The pictures galvanize the pro-life movement as a whole. They make abortion impossible to ignore or trivialize. They convert abortion doctors like Dr. Bernard Nathanson, and Planned Parenthood clinic workers like Abby Johnson. They convince the undecided. They compel the indifferent. They convict the nominally pro-life into a life of activism, like Lila Rose, who at the age of 9 stumbled upon them:
“On the bottom shelf of a bookcase, I found something called the Handbook on abortion by Dr. and Mrs. J.C. Willke. Curious, I opened it. And there they were: pictures. In shock, I quickly shut the book and pushed it away. And then I opened it slowly and looked again. I was looking directly at the picture of a tiny child, maybe ten weeks old, with tiny arms and legs, who had been the victim of an abortion. Right then I knew it was ugly and wrong. But over the next decade I grew in my understanding of the gravity and urgency of this holocaust of unborn children, of our duty to protect them, and of my desire to help. When I was thirteen I wrote in my journal, “God, it’s time I actually do something about abortion.””
How many more Abby Johnsons and Dr. Nathansons would we have today if pro-lifers would hold up abortion pictures during their prayer protests at Planned Parenthood clinics?
How many more Lila Roses would we have today if pro-lifers would hold up abortion pictures during our rallies and marches?
Ms. Fisher’s conclusion:
“I believe that everyone should see an image of an aborted baby once in their lifetime. And I believe that, like any traumatic image, it will stay with you. Once or twice in a lifetime is enough.”
And how, pray tell, is everyone in America supposed to see an image of an aborted baby if pro-lifers must never display them in public? Injustices which are covered up have no hope of ending.
3,500 more babies will be tortured to death today. That’s another September 11th every single day in America. Except Osama bin Laden isn’t killing our children, we are.

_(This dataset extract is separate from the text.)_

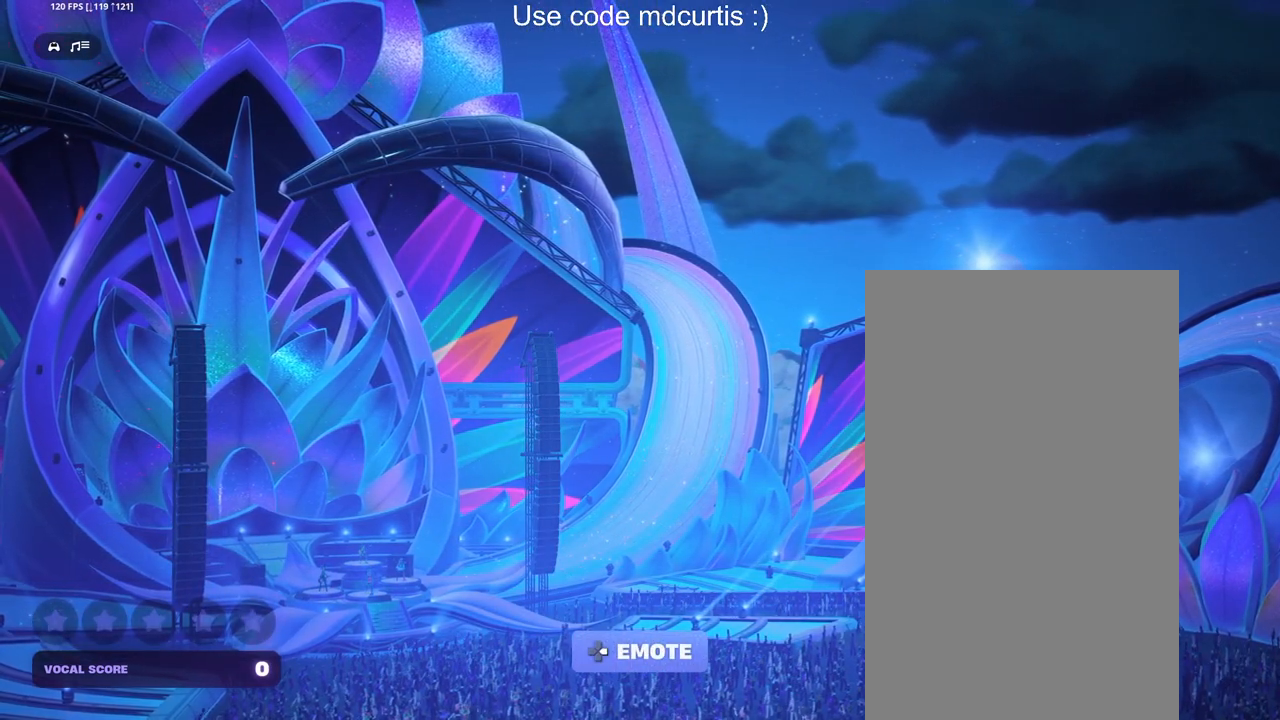
{"buttons": [], "events": []}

Planned Parenthood cannot believe it’s good fortune in a pro-life movement which would actively work with them in covering up the evidence that abortion is an act of violence against a baby. Until the pro-life movement studies the history of effective social reform—from the abolition of slavery to the modern anti-war movements—we will never win this battle.
At the height of the slave trade, English abolitionist William Wilberforce would aquire and then make public displays of the various torture instruments being used on slaves. And he would say to those passing by, “You may choose to look the other way, but you may never again say that you did not know.”
Baby killing will continue until people are bothered enough by abortion to do something about it. And nothing bothers them like a picture of a mutilated child. Dr. Martin Luther King was exactly right:
“Like a boil that can never be cured so long as it is covered up but must be opened with all its ugliness to the natural medicines of air and light, injustice must be exposed, with all the tension its exposure creates, to the light of human conscience and the air of national opinion before it can be cured.”